Records shown —

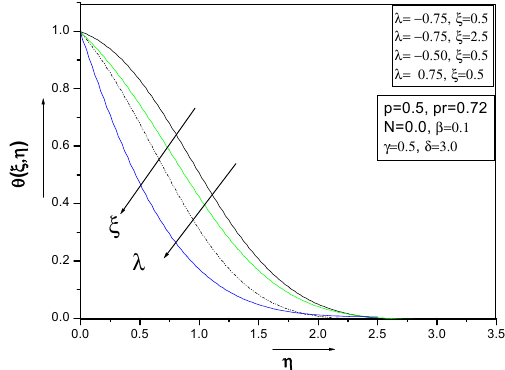
Figure 7. Effect of the temperature exponent parameter on temperature profile.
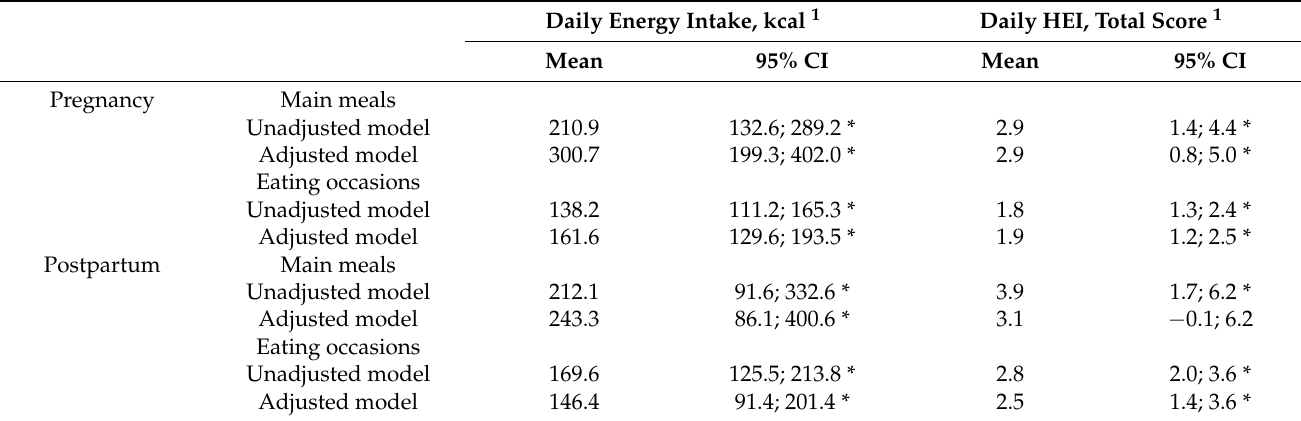
Table 2. Associations of eating frequency with daily energy intake and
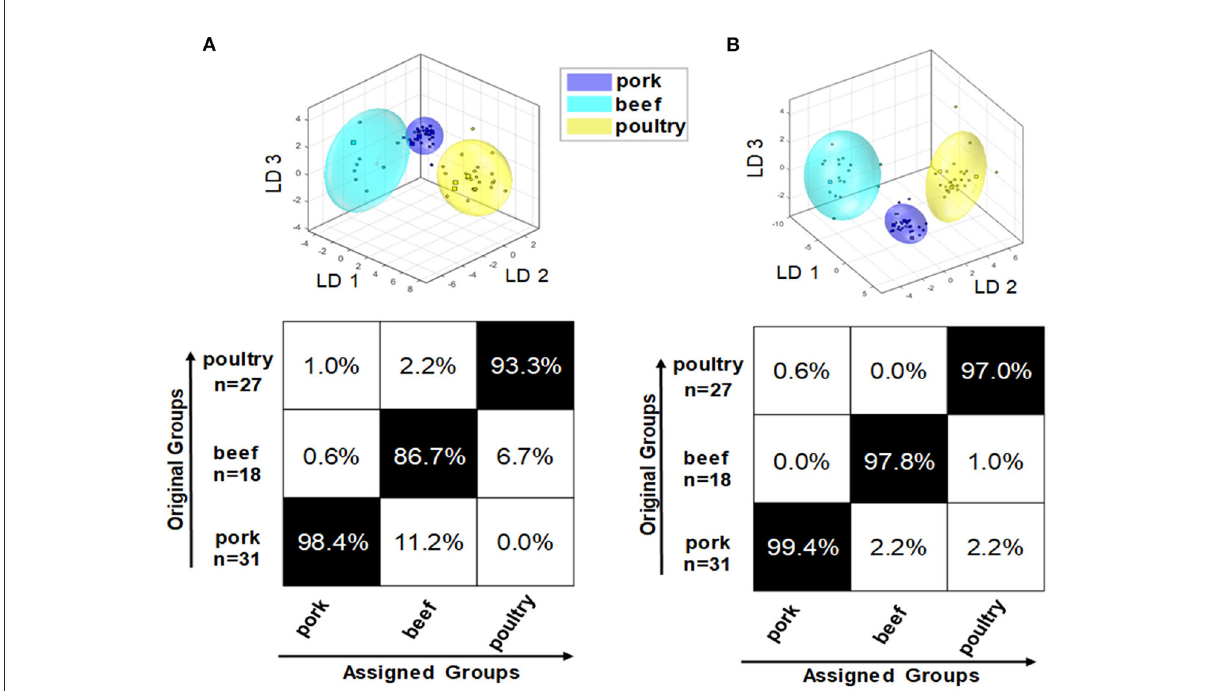
FIGURE7 Results of embedded MCCV on the obtained classification model of PCA/LDA to predict the species of processed meat products via the 1 H NMR spectra of the polar metabolites (A) as well as after mid-level data fusion (B) .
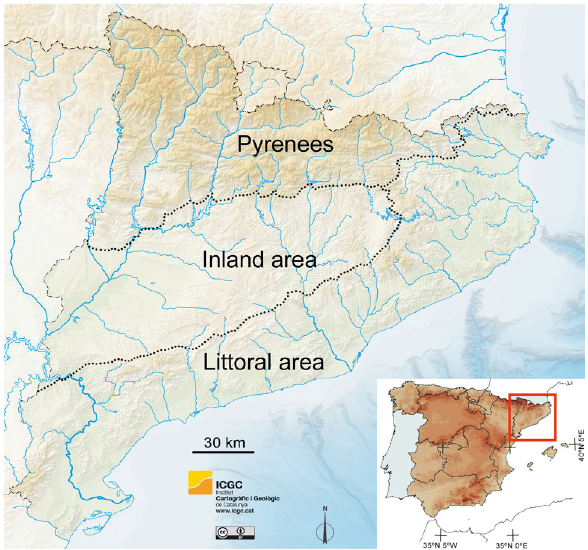
Figure 1. Map of the studied area divided in its three main geographical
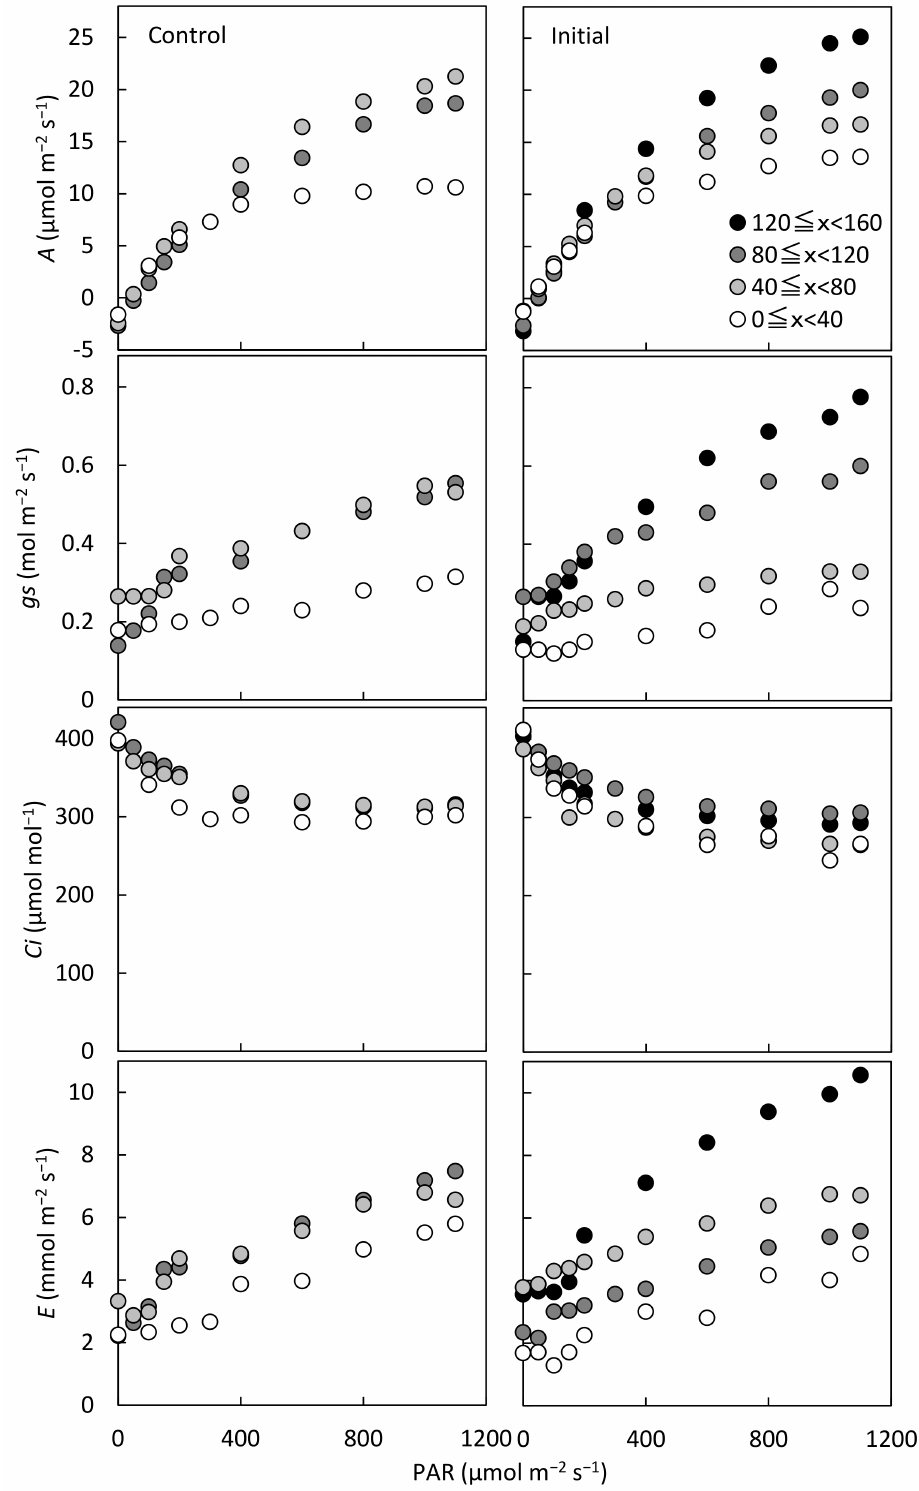
Figure 2. Responses of photosynthetic rate ( A ), stomatal conductance ( gs ), intercellular CO 2 concen- tration ( Ci ), and transpiration rate ( E ) to photosynthetic active radiation (PAR) at different levels of the crop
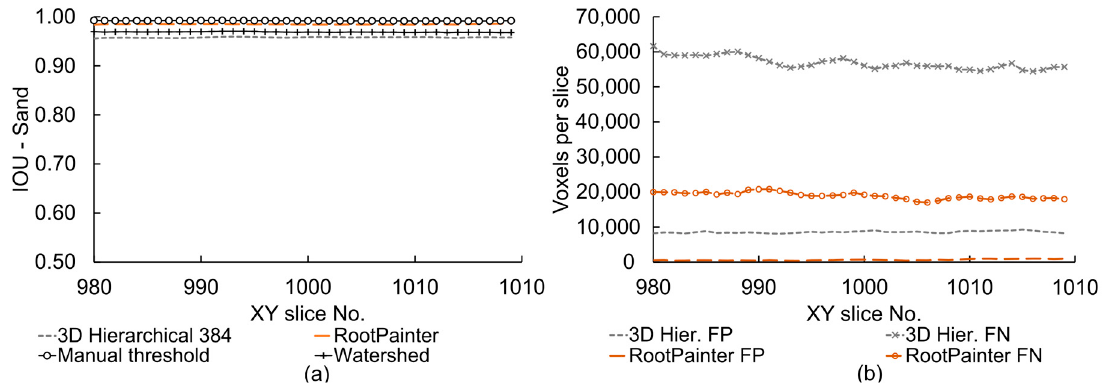
Figure 11. Comparison of mean absolute errors for ( a ) porosity and ( b ) CH 4 gas saturation estimations with mean IOU metrics for the segmentations used. W03 denotes the use of a U-Net model trained on a sub-volume of low-contrast dataset LC03; RP refers to RootPainter.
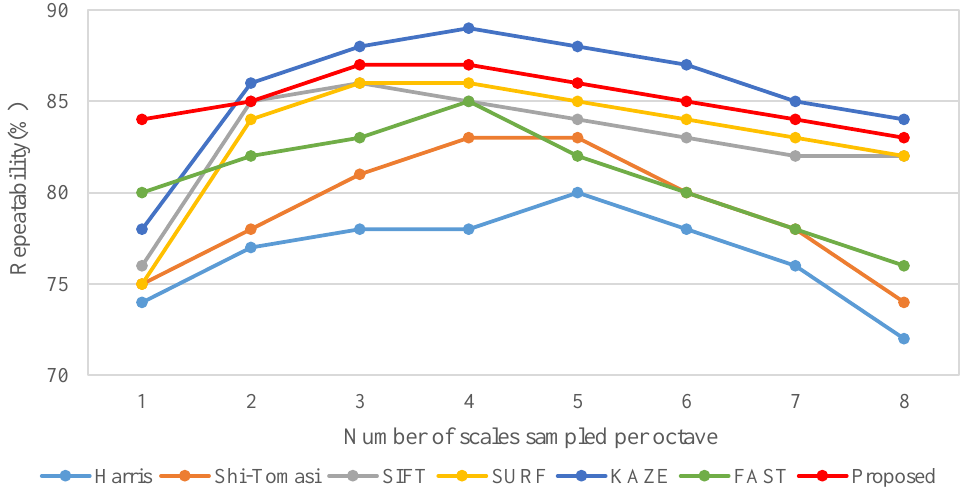
Figure 4. Performance comparison between MAGAST (proposed) and other feature detectors with relationship between the number of scales and repeatability.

What the exercise asks — Skip every picture, and restate word for word only the lines above from the line containing "Figure 1. Map" to the line containing "Figure 2. Responses", both of them included.

Exercise response —
Figure 1. Map of the studied area divided in its three main geographical
Figure 2. Responses of photosynthetic rate ( A ), stomatal conductance ( gs ), intercellular CO 2 concen- tration ( Ci ), and transpiration rate ( E ) to photosynthetic active radiation (PAR) at different levels of the crop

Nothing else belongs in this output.